* _Exercise brief_
Write out every line of the rows below without any change, leaving the pictures out.

* _Records shown_
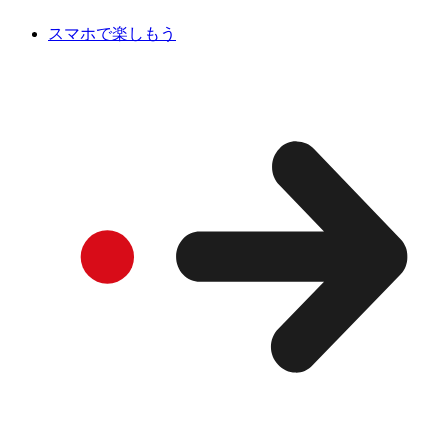
スマホで楽しもう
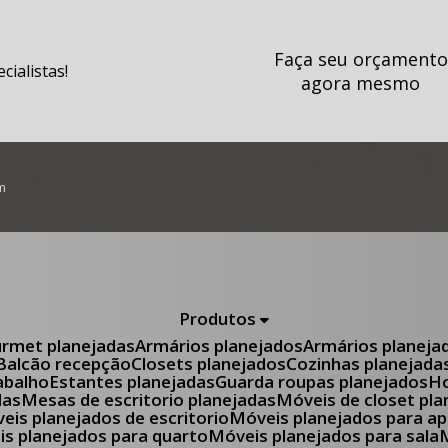
Faça seu orçamento
ialistas!
agora mesmo
m
Produtos
urmet planejadas
Armários planejados
Armários planeja
Balcão recepção
Closets planejados
Cozinhas planejada
abalho
Estantes planejadas
Guarda roupas planejados
das
Mesas de escritorio planejadas
Móveis de closet pl
óveis planejados de escritorio
Móveis planejados para 
eis planejados para quarto
Móveis planejados para sala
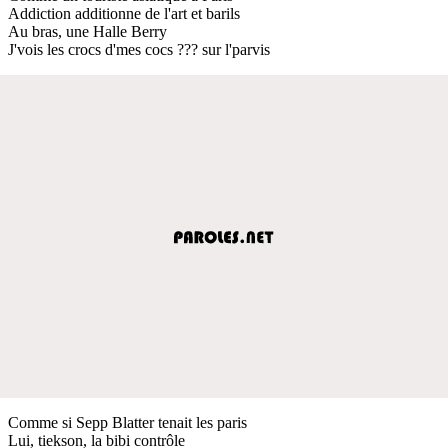
Addiction additionne de l'art et barils
Au bras, une Halle Berry
J'vois les crocs d'mes cocs ??? sur l'parvis
Comme si Sepp Blatter tenait les paris
Lui, tiekson, la bibi contrôle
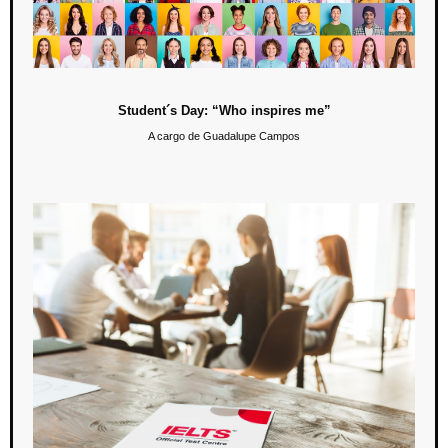
metas y ser mejores estudiantes.
Student´s Day: “Who inspires me”
A cargo de Guadalupe Campos
Conferencia: How to Prepare for IELTS Academic
Exam?
10 de junio / 10:00 hrs.
Los alumnos de sistema escolarizado aprenderán tips de estudio,
conocerán cómo pueden desarrollar destrezas y cómo prepararse
mejor para presentar el examen IELTS Academic.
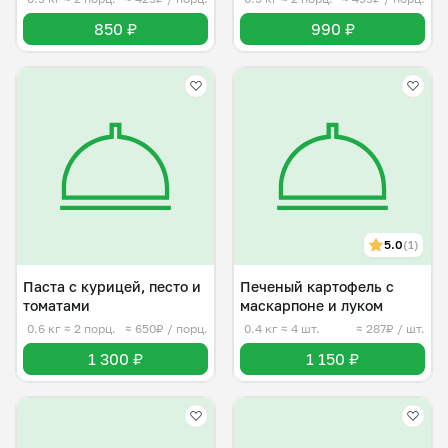
850 ₽
990 ₽
5.0
(1)
Паста с курицей, песто и
Печеный картофель с
томатами
маскарпоне и луком
0.6 кг
≈ 2 порц.
≈ 650₽ / порц.
0.4 кг
≈ 4 шт.
≈ 287₽ / шт.
1 300 ₽
1 150 ₽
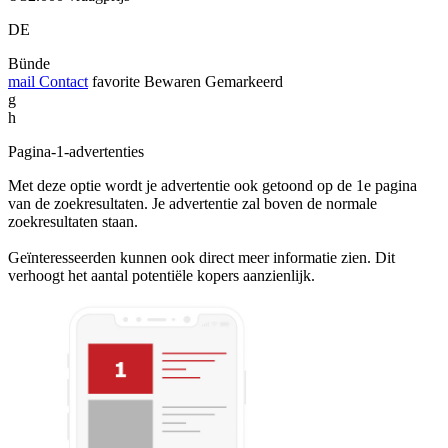
DE
Bünde
mail
Contact
favorite
Bewaren
Gemarkeerd
g
h
Pagina-1-advertenties
Met deze optie wordt je advertentie ook getoond op de 1e pagina
van de zoekresultaten. Je advertentie zal boven de normale
zoekresultaten staan.
Geïnteresseerden kunnen ook direct meer informatie zien. Dit
verhoogt het aantal potentiële kopers aanzienlijk.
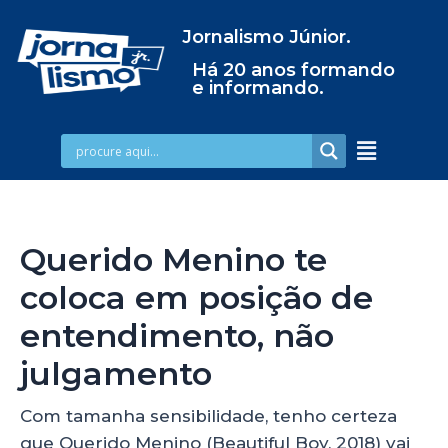
Jornalismo Júnior.
Há 20 anos formando
e informando.
Querido Menino te
coloca em posição de
entendimento, não
julgamento
Com tamanha sensibilidade, tenho certeza
que Querido Menino (Beautiful Boy, 2018) vai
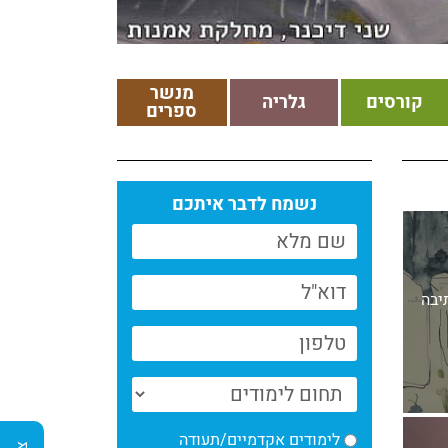
מנשר
קורסים
גלריה
ספרים
נשמח לדבר איתכם
יבה
לימודים אקדמיים/תעודה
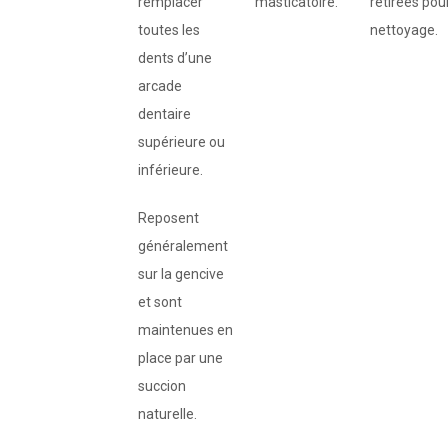
remplacer
masticatoire.
retirées pour
toutes les
nettoyage.
dents d’une
arcade
dentaire
supérieure ou
inférieure.
Reposent
généralement
sur la gencive
et sont
maintenues en
place par une
succion
naturelle.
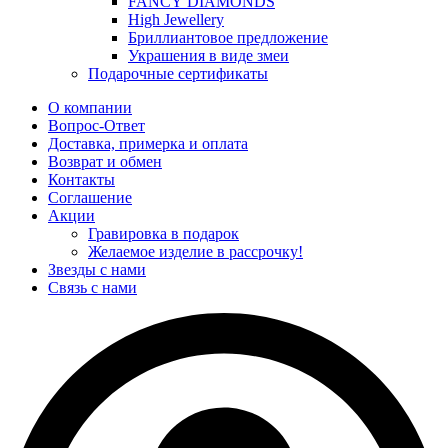
FANCY DIAMONDS
High Jewellery
Бриллиантовое предложение
Украшения в виде змеи
Подарочные сертификаты
О компании
Вопрос-Ответ
Доставка, примерка и оплата
Возврат и обмен
Контакты
Соглашение
Акции
Гравировка в подарок
Желаемое изделие в рассрочку!
Звезды с нами
Связь с нами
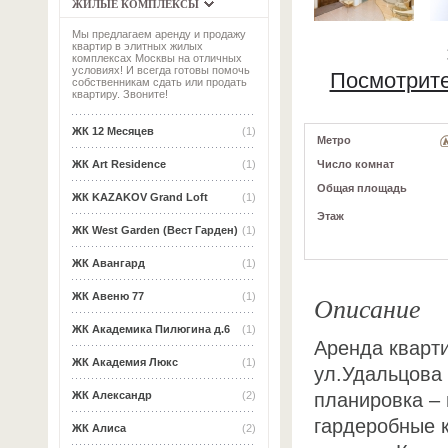
ЖИЛЫЕ КОМПЛЕКСЫ
Мы предлагаем аренду и продажу
квартир в элитных жилых
комплексах Москвы на отличных
условиях! И всегда готовы помочь
Посмотрите
собственникам сдать или продать
квартиру. Звоните!
ЖК 12 Месяцев
(1)
Метро
Число комнат
ЖК Art Residence
(1)
Общая площадь
ЖК KAZAKOV Grand Loft
(1)
Этаж
ЖК West Garden (Вест Гарден)
(1)
ЖК Авангард
(1)
Описание
ЖК Авеню 77
(1)
ЖК Академика Пилюгина д.6
(1)
Аренда кварти
ЖК Академия Люкс
(1)
ул.Удальцова 
планировка – 
ЖК Александр
(2)
гардеробные к
ЖК Алиса
(2)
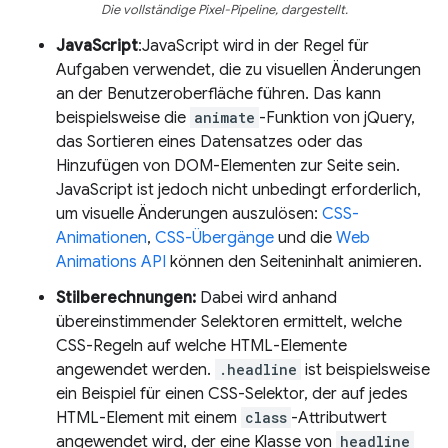
Die vollständige Pixel-Pipeline, dargestellt.
JavaScript
:JavaScript wird in der Regel für
Aufgaben verwendet, die zu visuellen Änderungen
an der Benutzeroberfläche führen. Das kann
beispielsweise die
animate
-Funktion von jQuery,
das Sortieren eines Datensatzes oder das
Hinzufügen von DOM-Elementen zur Seite sein.
JavaScript ist jedoch nicht unbedingt erforderlich,
um visuelle Änderungen auszulösen:
CSS-
Animationen
,
CSS-Übergänge
und die
Web
Animations API
können den Seiteninhalt animieren.
Stilberechnungen:
Dabei wird anhand
übereinstimmender Selektoren ermittelt, welche
CSS-Regeln auf welche HTML-Elemente
angewendet werden.
.headline
ist beispielsweise
ein Beispiel für einen CSS-Selektor, der auf jedes
HTML-Element mit einem
class
-Attributwert
angewendet wird, der eine Klasse von
headline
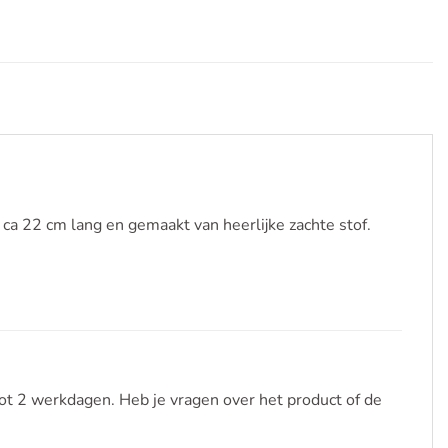
s ca 22 cm lang en gemaakt van heerlijke zachte stof.
ot 2 werkdagen. Heb je vragen over het product of de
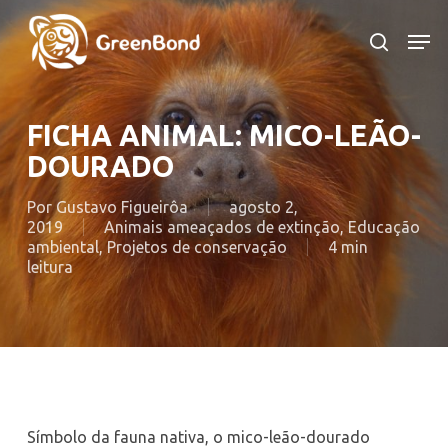
Skip
to
Men
search
main
content
FICHA ANIMAL: MICO-LEÃO-
DOURADO
Por
Gustavo Figueirôa
agosto 2,
2019
Animais ameaçados de extinção
,
Educação
ambiental
,
Projetos de conservação
4 min
leitura
Símbolo da fauna nativa, o mico-leão-dourado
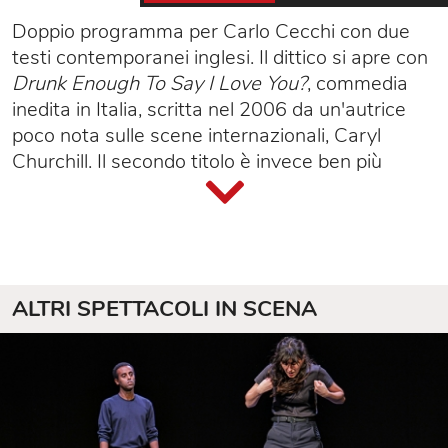
Doppio programma per Carlo Cecchi con due
testi contemporanei inglesi. Il dittico si apre con
Drunk Enough To Say I Love You?
, commedia
inedita in Italia, scritta nel 2006 da un'autrice
poco nota sulle scene internazionali, Caryl
Churchill. Il secondo titolo è invece ben più
conosciuto:
Prodotto
è una rilettura attuale del
modello del
one man show
, firmata da Mark
Ravenhill, uno degli autori più rappresentati
della drammaturgia british che ha segnato la
fine del millennio, molto presente anche nelle
ALTRI SPETTACOLI IN SCENA
stagioni dell'Elfo.
«
Abbastanza sbronzo da dire ti amo?
di Caryl
Churchill è una commedia che tratta del
rapporto fra "a country" e "a man", secondo
l'indicazione dell'autrice.
"The country" è gli Stati Uniti; "the man" è un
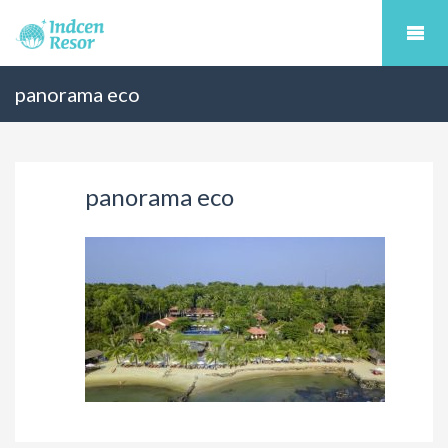
panorama eco
panorama eco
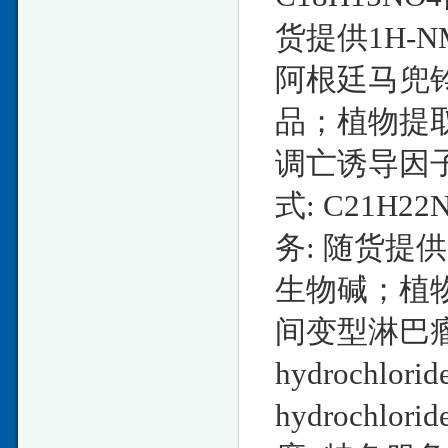
货提供1H-
阿根廷马兜
品；植物提
调亡诱导因子抗体
式: C21H22
务: 随货提
生物碱；植
间变型淋巴瘤激酶
hydrochlorid
hydrochlor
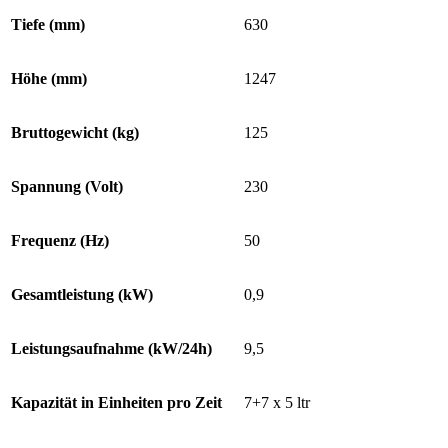
Tiefe (mm)
630
Höhe (mm)
1247
Bruttogewicht (kg)
125
Spannung (Volt)
230
Frequenz (Hz)
50
Gesamtleistung (kW)
0,9
Leistungsaufnahme (kW/24h)
9,5
Kapazität in Einheiten pro Zeit
7+7 x 5 ltr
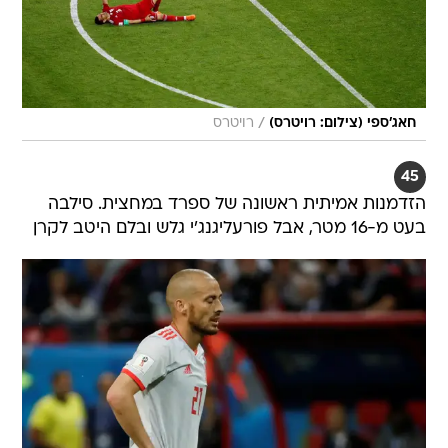
/
חאג'ספי (צילום: רויטרס)
רויטרס
45
הזדמנות אמיתית ראשונה של ספרד במחצית. סילבה
בעט מ-16 מטר, אבל פורעליגנג'י גלש ובלם היטב לקרן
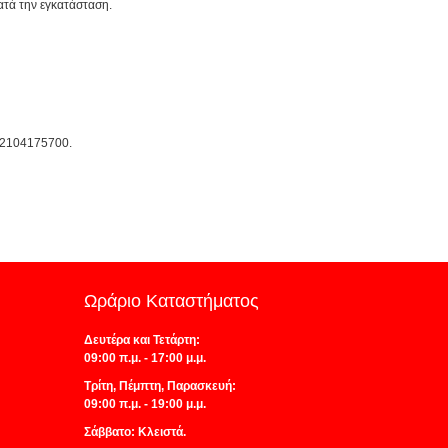
ατά την εγκατάσταση.
ο 2104175700.
Ωράριο Καταστήματος
Δευτέρα και Τετάρτη:
09:00 π.μ. - 17:00 μ.μ.
Τρίτη, Πέμπτη, Παρασκευή:
09:00 π.μ. - 19:00 μ.μ.
Σάββατο: Κλειστά.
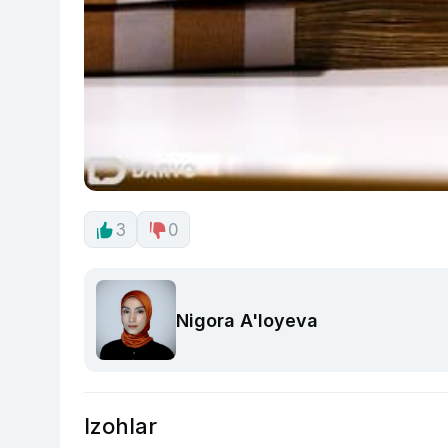
3
0
Nigora A'loyeva
Izohlar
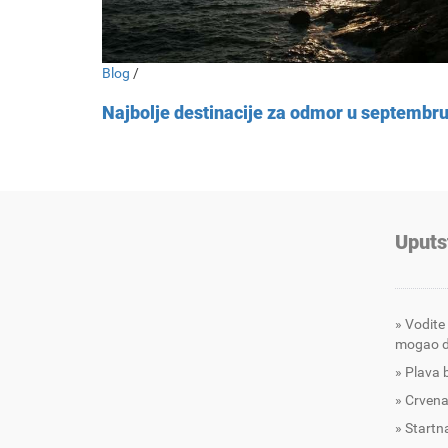
Blog
/
Najbolje destinacije za odmor u septembr
Uputs
Vodite
mogao d
Plava 
Crvena
Startna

* _Solved exercise_
スマホで楽しもう
Faça seu orçamento
ialistas!
agora mesmo
m
Produtos
urmet planejadas
Armários planejados
Armários planeja
Balcão recepção
Closets planejados
Cozinhas planejada
abalho
Estantes planejadas
Guarda roupas planejados
das
Mesas de escritorio planejadas
Móveis de closet pl
óveis planejados de escritorio
Móveis planejados para 
eis planejados para quarto
Móveis planejados para sala
Addiction additionne de l'art et barils
Au bras, une Halle Berry
J'vois les crocs d'mes cocs ??? sur l'parvis
Comme si Sepp Blatter tenait les paris
Lui, tiekson, la bibi contrôle
metas y ser mejores estudiantes.
Student´s Day: “Who inspires me”
A cargo de Guadalupe Campos
Conferencia: How to Prepare for IELTS Academic
Exam?
10 de junio / 10:00 hrs.
Los alumnos de sistema escolarizado aprenderán tips de estudio,
conocerán cómo pueden desarrollar destrezas y cómo prepararse
mejor para presentar el examen IELTS Academic.
850 ₽
990 ₽
5.0
(1)
Паста с курицей, песто и
Печеный картофель с
томатами
маскарпоне и луком
0.6 кг
≈ 2 порц.
≈ 650₽ / порц.
0.4 кг
≈ 4 шт.
≈ 287₽ / шт.
1 300 ₽
1 150 ₽
DE
Bünde
mail
Contact
favorite
Bewaren
Gemarkeerd
g
h
Pagina-1-advertenties
Met deze optie wordt je advertentie ook getoond op de 1e pagina
van de zoekresultaten. Je advertentie zal boven de normale
zoekresultaten staan.
Geïnteresseerden kunnen ook direct meer informatie zien. Dit
verhoogt het aantal potentiële kopers aanzienlijk.
Jornalismo Júnior.
Há 20 anos formando
e informando.
Querido Menino te
coloca em posição de
entendimento, não
julgamento
Com tamanha sensibilidade, tenho certeza
que Querido Menino (Beautiful Boy, 2018) vai
מנשר
קורסים
גלריה
ספרים
נשמח לדבר איתכם
יבה
לימודים אקדמיים/תעודה
remplacer
masticatoire.
retirées pour
toutes les
nettoyage.
dents d’une
arcade
dentaire
supérieure ou
inférieure.
Reposent
généralement
sur la gencive
et sont
maintenues en
place par une
succion
naturelle.
FANCY DIAMONDS
High Jewellery
Бриллиантовое предложение
Украшения в виде змеи
Подарочные сертификаты
О компании
Вопрос-Ответ
Доставка, примерка и оплата
Возврат и обмен
Контакты
Соглашение
Акции
Гравировка в подарок
Желаемое изделие в рассрочку!
Звезды с нами
Связь с нами
ЖИЛЫЕ КОМПЛЕКСЫ
Мы предлагаем аренду и продажу
квартир в элитных жилых
комплексах Москвы на отличных
условиях! И всегда готовы помочь
Посмотрите
собственникам сдать или продать
квартиру. Звоните!
ЖК 12 Месяцев
(1)
Метро
Число комнат
ЖК Art Residence
(1)
Общая площадь
ЖК KAZAKOV Grand Loft
(1)
Этаж
ЖК West Garden (Вест Гарден)
(1)
ЖК Авангард
(1)
Описание
ЖК Авеню 77
(1)
ЖК Академика Пилюгина д.6
(1)
Аренда кварти
ЖК Академия Люкс
(1)
ул.Удальцова 
планировка – 
ЖК Александр
(2)
гардеробные к
ЖК Алиса
(2)
Die vollständige Pixel-Pipeline, dargestellt.
JavaScript
:JavaScript wird in der Regel für
Aufgaben verwendet, die zu visuellen Änderungen
an der Benutzeroberfläche führen. Das kann
beispielsweise die
animate
-Funktion von jQuery,
das Sortieren eines Datensatzes oder das
Hinzufügen von DOM-Elementen zur Seite sein.
JavaScript ist jedoch nicht unbedingt erforderlich,
um visuelle Änderungen auszulösen:
CSS-
Animationen
,
CSS-Übergänge
und die
Web
Animations API
können den Seiteninhalt animieren.
Stilberechnungen:
Dabei wird anhand
übereinstimmender Selektoren ermittelt, welche
CSS-Regeln auf welche HTML-Elemente
angewendet werden.
.headline
ist beispielsweise
ein Beispiel für einen CSS-Selektor, der auf jedes
HTML-Element mit einem
class
-Attributwert
angewendet wird, der eine Klasse von
headline
s ca 22 cm lang en gemaakt van heerlijke zachte stof.
ot 2 werkdagen. Heb je vragen over het product of de
Skip
to
Men
search
main
content
FICHA ANIMAL: MICO-LEÃO-
DOURADO
Por
Gustavo Figueirôa
agosto 2,
2019
Animais ameaçados de extinção
,
Educação
ambiental
,
Projetos de conservação
4 min
leitura
Símbolo da fauna nativa, o mico-leão-dourado
Doppio programma per Carlo Cecchi con due
testi contemporanei inglesi. Il dittico si apre con
Drunk Enough To Say I Love You?
, commedia
inedita in Italia, scritta nel 2006 da un'autrice
poco nota sulle scene internazionali, Caryl
Churchill. Il secondo titolo è invece ben più
conosciuto:
Prodotto
è una rilettura attuale del
modello del
one man show
, firmata da Mark
Ravenhill, uno degli autori più rappresentati
della drammaturgia british che ha segnato la
fine del millennio, molto presente anche nelle
ALTRI SPETTACOLI IN SCENA
stagioni dell'Elfo.
«
Abbastanza sbronzo da dire ti amo?
di Caryl
Churchill è una commedia che tratta del
rapporto fra "a country" e "a man", secondo
l'indicazione dell'autrice.
"The country" è gli Stati Uniti; "the man" è un
panorama eco
panorama eco
货提供1H-
阿根廷马兜
品；植物提
调亡诱导因子抗体
式: C21H22
务: 随货提
生物碱；植
间变型淋巴瘤激酶
hydrochlorid
hydrochlor
Tiefe (mm)
630
Höhe (mm)
1247
Bruttogewicht (kg)
125
Spannung (Volt)
230
Frequenz (Hz)
50
Gesamtleistung (kW)
0,9
Leistungsaufnahme (kW/24h)
9,5
Kapazität in Einheiten pro Zeit
7+7 x 5 ltr
/
חאג'ספי (צילום: רויטרס)
רויטרס
45
הזדמנות אמיתית ראשונה של ספרד במחצית. סילבה
בעט מ-16 מטר, אבל פורעליגנג'י גלש ובלם היטב לקרן
ατά την εγκατάσταση.
ο 2104175700.
Ωράριο Καταστήματος
Δευτέρα και Τετάρτη:
09:00 π.μ. - 17:00 μ.μ.
Τρίτη, Πέμπτη, Παρασκευή:
09:00 π.μ. - 19:00 μ.μ.
Σάββατο: Κλειστά.
3
0
Nigora A'loyeva
Izohlar
Blog
/
Najbolje destinacije za odmor u septembr
Uputs
Vodite
mogao d
Plava 
Crvena
Startna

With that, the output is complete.